Peoples Bank & Trust Co. v. Packard

Annotate this Case

642 P.2d 57 (1982)

PEOPLES BANK & TRUST CO., Plaintiff-Appellant, v. William F. PACKARD, Defendant-Appellee, and Ross Ferry, Defendant.

No. 81CA0733.

Colorado Court of Appeals, Div. III.

February 18, 1982.

Krys, Boyle, Golz & Keithley, Roger L. Keithley, Denver, for plaintiff-appellant.

Cogswell & Wehrle, C. Scott Crabtree, Denver, for defendant-appellee.

TURSI, Judge.

Plaintiff, Peoples Bank & Trust Company (Peoples), appeals from an order of the trial court entered pursuant to C.R.C.P. 105(f)(2) which released certain described real property from its notices of lis pendens. We affirm.

Peoples filed a complaint against defendants, William F. Packard and Ross Ferry, alleging breach of a trust relationship and seeking money damages as a result of the breach. Packard answered the complaint *58 and counterclaimed for money damages based upon Peoples' alleged abandonment of premises leased from Packard, and breach of the lease. Peoples then filed notices of lis pendens in Adams and Arapahoe counties regarding the leased property. The notices stated that the basis of the claim concerning the real property was the counterclaim filed by Packard.

Subsequent to the filing of the notices of lis pendens, Peoples filed its reply to the counterclaim claiming a set-off for the value of improvements it had made to the premises. On or about July 1, 1981, Packard filed a motion pursuant to newly amended C.R.C.P. 105(f)(2) seeking to have the property released from the notices of lis pendens, claiming that judgment on the issues raised by the pleadings would not affect the title of the described real property.

The trial court concluded that Packard's counterclaim did "not affect title to real property inasmuch as possession, use and enjoyment are not in issue but rather it is a claim solely for money damages." The trial court then ordered that the described property be released from the notices of lis pendens. We agree with the trial court's analysis.

C.R.C.P. 105(f)(2), effective July 1, 1981, allows "[a]ny interested person [to] petition the court in the action identified in the notice of lis pendens for a determination that a judgment on the issues raised by the pleadings in the pending action will not affect all, or a designated part, of the real property described in the notice of lis pendens...."[1] (emphasis added)

Nothing in Peoples' complaint, Packard's counterclaim, nor Peoples' reply, states a claim for relief affecting the title to real property, nor is there any claim relating to possession, use, or enjoyment of the property. Hammersley v. District Court, 199 Colo. 442, 610 P.2d 94 (1980); Clopine v. Kemper, 140 Colo. 360, 344 P.2d 451 (1959).

Therefore, the trial court properly concluded that the issues raised by the pleading would not affect all, or any part, of the designated property. The notices of lis pendens were void ab initio. Otten v.
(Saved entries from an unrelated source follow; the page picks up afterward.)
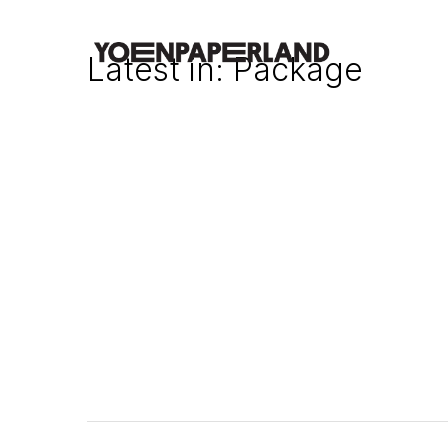
Latest in: Package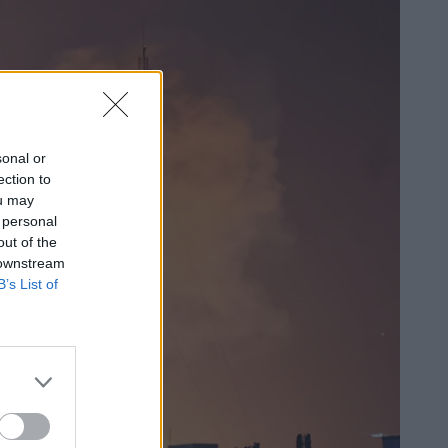
sonal or
ection to
ou may
 personal
out of the
 downstream
B’s List of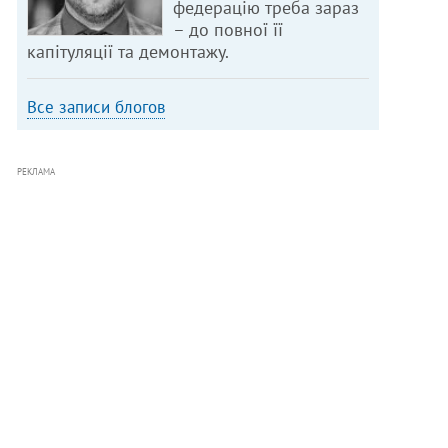
федерацію треба зараз
– до повної її
капітуляції та демонтажу.
Все записи блогов
РЕКЛАМА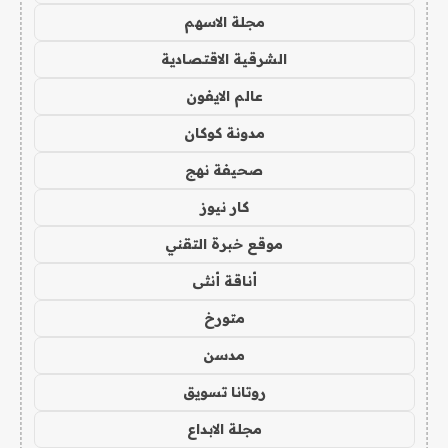
مجلة الاسهم
الشرقية الاقتصادية
عالم الايفون
مدونة كوكان
صحيفة نهج
كار نيوز
موقع خبرة التقني
أناقة أنثى
متورخ
مدسن
روتانا تسويق
مجلة الابداع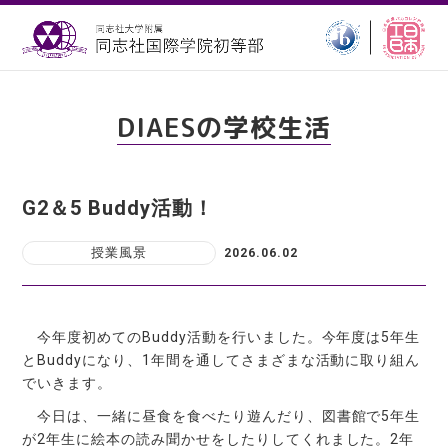
DIAESの学校生活
G2＆5 Buddy活動！
授業風景
2026.06.02
今年度初めてのBuddy活動を行いました。今年度は5年生
とBuddyになり、1年間を通してさまざまな活動に取り組ん
でいきます。
今日は、一緒に昼食を食べたり遊んだり、図書館で5年生
が2年生に絵本の読み聞かせをしたりしてくれました。2年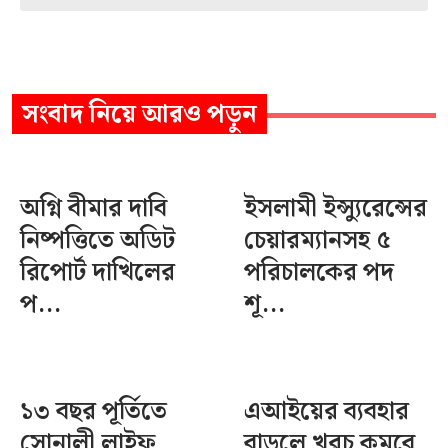
সংবাদ
নিয়ে আরও পড়ুন
অগ্নি বীমার দাবি
ইসলামী ইন্স্যুরেন্সের
নিষ্পত্তিতে অডিট
চেয়ারম্যানসহ ৫
রিপোর্ট দাখিলের
পরিচালকের পদ
প...
শূ...
১৩ বছর পূর্তিতে
এআইয়ের ব্যবহার
সোনালী লাইফ,
বাড়লে খরচ কমবে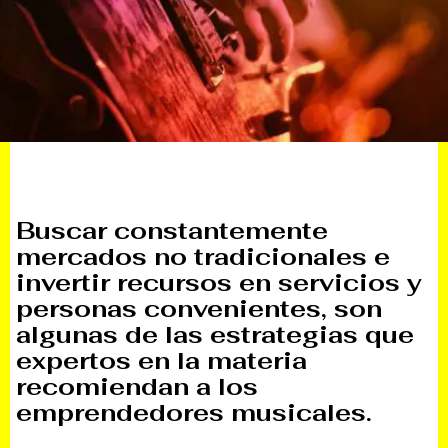
Buscar constantemente
mercados no tradicionales e
invertir recursos en servicios y
personas convenientes, son
algunas de las estrategias que
expertos en la materia
recomiendan a los
emprendedores musicales.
Birdseye, 527 P.2d 925 (Colo.App.1974) (not selected for official publication).

Order affirmed.



[1] Further, this subsection provides:

"Such order shall be a final judgment as to the matters set forth therein and if the order includes the determination required by Rule 54(b) as to its finality apart from remaining issues, it shall be appealable only as a separate judgment of that date."